13 home working tips for newbies

Phil: It seems that thanks to a virus named after a fizzy drink from my childhood, everyone who can is being advised to work from home. As someone who has been doing this for several years, perhaps I can offer some advice.

Everyone at home thinks you aren’t working.

If you share your home with other people, they will be utterly incapable of understanding that you are working, not just messing around on the computer. Requests to help, chats, suggestions of nipping out to a pub/garden centre/shop will be pretty much continuous and when turned down, resulting in a bit of a huff. After all, you’re at home, not work aren’t you?

Set up an office.

Pick a space and mark it out like a tomcat peeing on its territory. I know the adverts show people casually using a laptop while sitting on some stone steps in the middle of a busy city but that’s basically b****ks. Those steps are hard and cold. Get a proper chair or a sore backside and piles.

You’re going to generate paperwork and stuff. The same stuff that appears on your desk at work. The paperless office is a myth. Anyway, we all need our favourite pen pot handy. At least you don’t need to write your name on your stapler to stop it being nicked by a colleague.

Become task focussed, not time focussed.

The only way to work is to have a list of jobs. Write a to-do list. I have 3 – long-term, medium-term and short-term. I like crossing things out. I also like keeping them handy for non-work time so I can add stuff and then forget about it until work time.

When do you work best?

I used to think I was a morning person. I’m not. It takes me ages to get going, but after lunch and into the evening, I’m at most productive. If you are task-based, you can work when work works best for you. If that’s 3 o’clock in the morning, go for it. You are weird, but go for it anyway.

Take some breaks

One of the great benefits of home working, you can do other things at the same time. Want to put some washing on? No problem, it only takes a few minutes and provides a handy screen break.

Talking of breaks, all the trades, and most of the home workers top for Radio 2’s Popmaster quiz at 10:30. We all need a bit of a mental workout and what better than trying to name 3 Lloyd Cole hits in 10 seconds while making a cup of tea?
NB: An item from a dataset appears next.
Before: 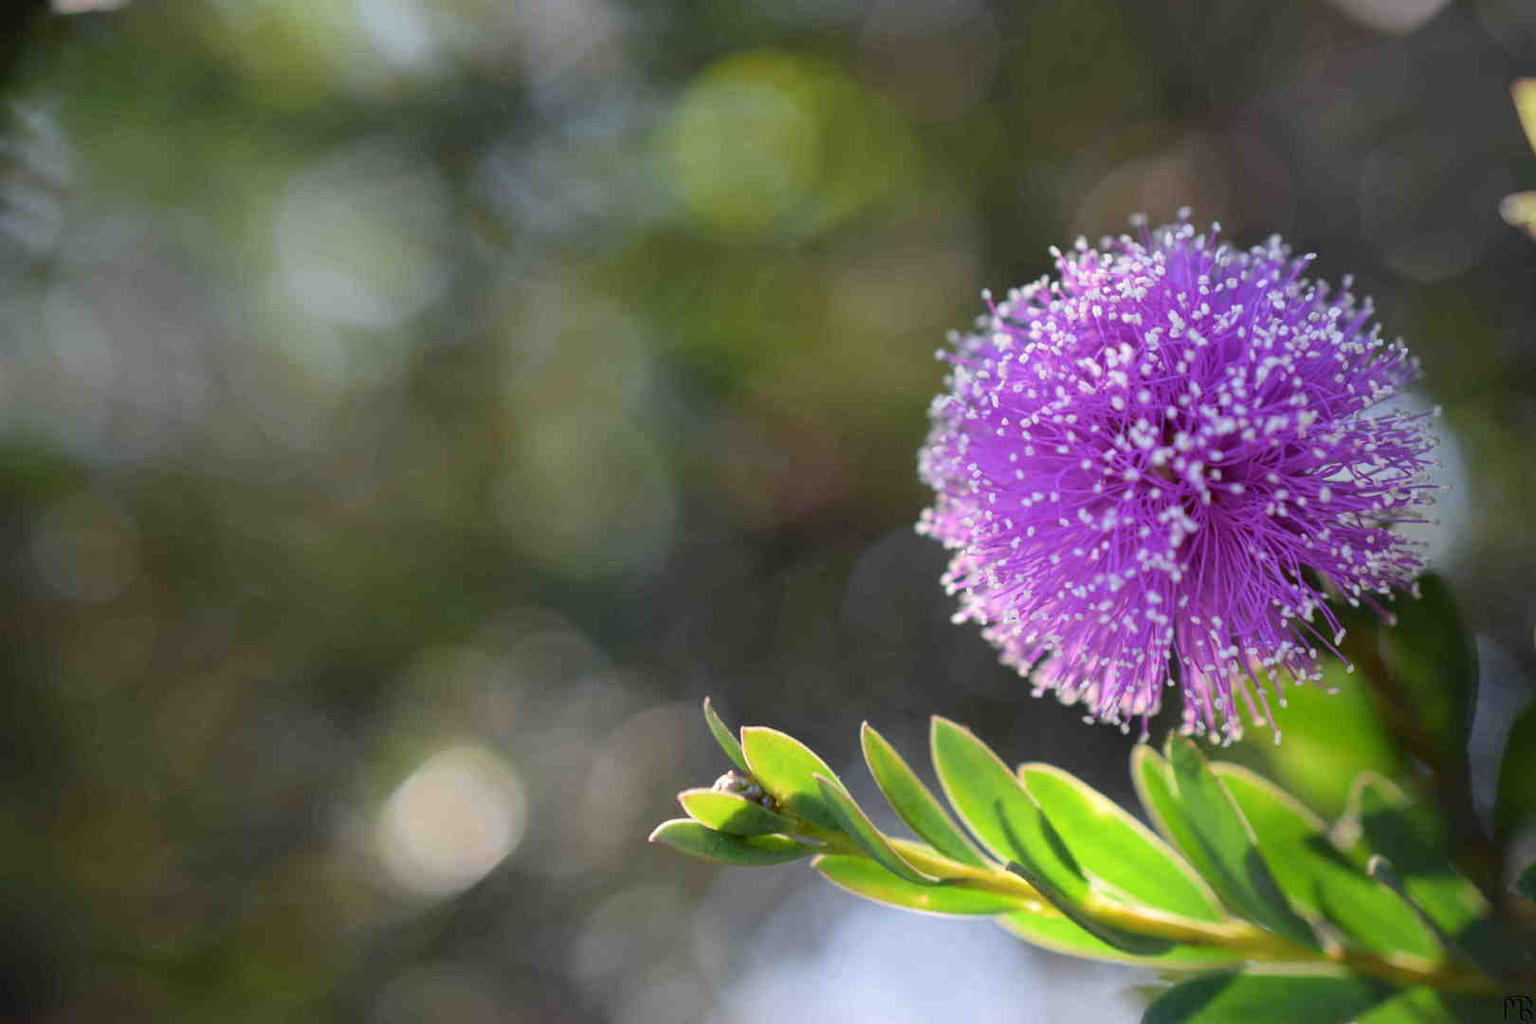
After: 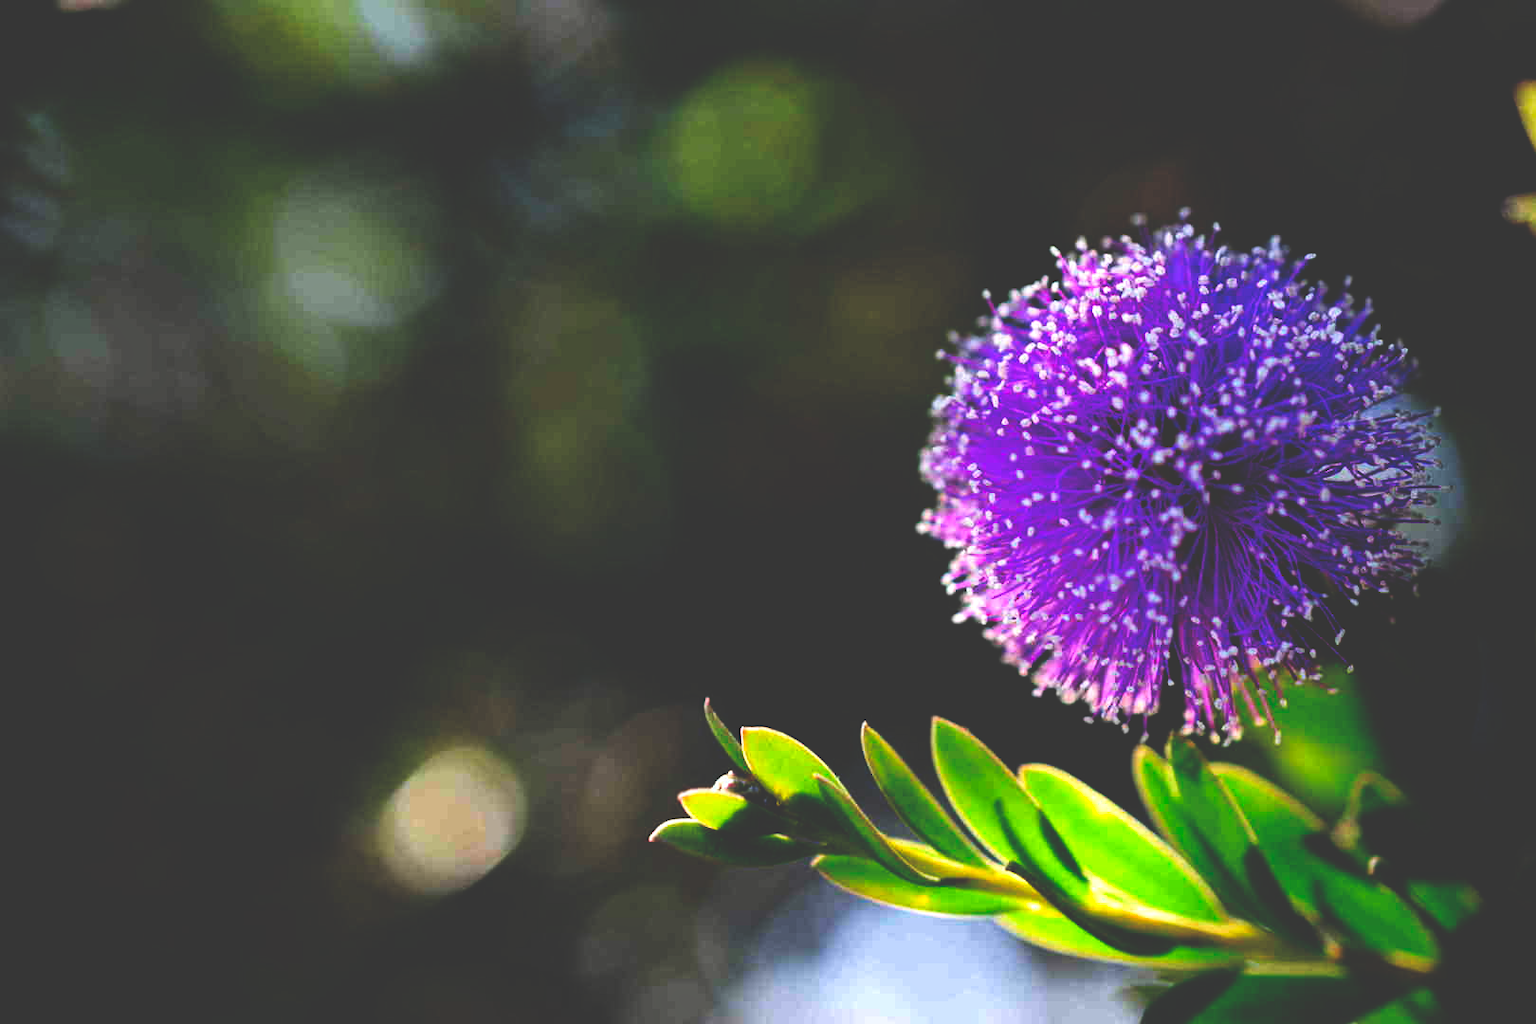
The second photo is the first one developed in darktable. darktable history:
base curve: curves: ch0 [(0, 0.036) (0.083, 0.04) (0.804, 1)], preserve colors none
haze removal: compatibility mode true, adaptive false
Colleagues will probably try to organise conference calls at this time. Refuse those invites, they can take place anytime. It’s only work.

Turn the radio on. Turn the telly off.

I can’t work in silence, I need the radio. Generally Radio 2 (Candice prefers something rockier) but never at lunchtime when radio clickbait host Jeremy Vine fills the air with a phone in full of people that make you despise your fellow humans.

iPods for real concentration.

There is science to say that if you really need to concentrate, listen to music that you’ve heard many times before. It allows your brain to keep focus but lubricates your mental processes. Both members of team NolanParker find iPods ideal if we really need to get things done.

Avoid the news.

At the moment, the media are competing to be more apocalyptic than each other. Forget it. The temptation to dwell for hours on the BBC News website is strong, but it will only make you miserable. If you must look, try to keep it to once an hour.

Social media can be work.

Seriously, some of us have to use social media in our jobs. It’s not ideal as distractions are always present, but it’s part of the job. Maybe do friends stuff on your phone and work stuff on the computer. Or just get some willpower, something harder to find than hand sanitiser at the moment.

Get on the phone.

Working from home can be terribly isolating. Try to arrange phone calls with colleagues. This isn’t wasted time, you’d chat in the office, let yourself spend time doing the same remotely. We have the technology for video conferences and all sorts of ways to stay in touch too. Use it.

Mind you, most people e-mail each other in the office, so things aren’t that different…

Use local shops.

Getting out and about is important. Get to know your local shops so you have a purpose going for a stroll. Since you can’t carry a ton of stuff, there is an excuse to get out several days a week. Who knows, you might even get to meet the rest of the local community!

Set solitaire to easy.

The most popular computer game in the world is Microsoft Solitaire. It’s on your computer and perfect for procrastination or messing around with while on a less than a riveting phone call. Hard-core workers will delete it. The rest of us will play until we win a game – so set the level to “Idiot” so you win nearly every time. Try a harder level and hours will be lost as you decide “One more until I win”.

Bargain Hunt will become a fixture in your day.

Daytime telly. Just don’t. No-one needs the sort of show where Caprice is wheeled out as an expert on the spread of a virus. However, Bargain Hunt is perfectly situated at 12:15, about a quarter of an hour past the point you’ll decide it’s acceptable to eat your lunch.

The trick is to remember that the good stuff happens in the last 20 minutes. You can make something to eat while the contestants are arguing over ugly bits of china and then nosh while they discover how worthless the stuff is at auction.

2 Comments

Filed under Phil, Writing

2 responses to “13 home working tips for newbies

  1. I really enjoyed reading this Phil. I’ve worked from home for 8 years and I can relate to (almost) everything you’ve said. (I’m not admitting to Bargain Hunt !)

  2. Luke

    I wonder if this would be a good time to re-launch the Corona range? Lots of “brand recognition”! And a way to reclaim the positive Corona vibe?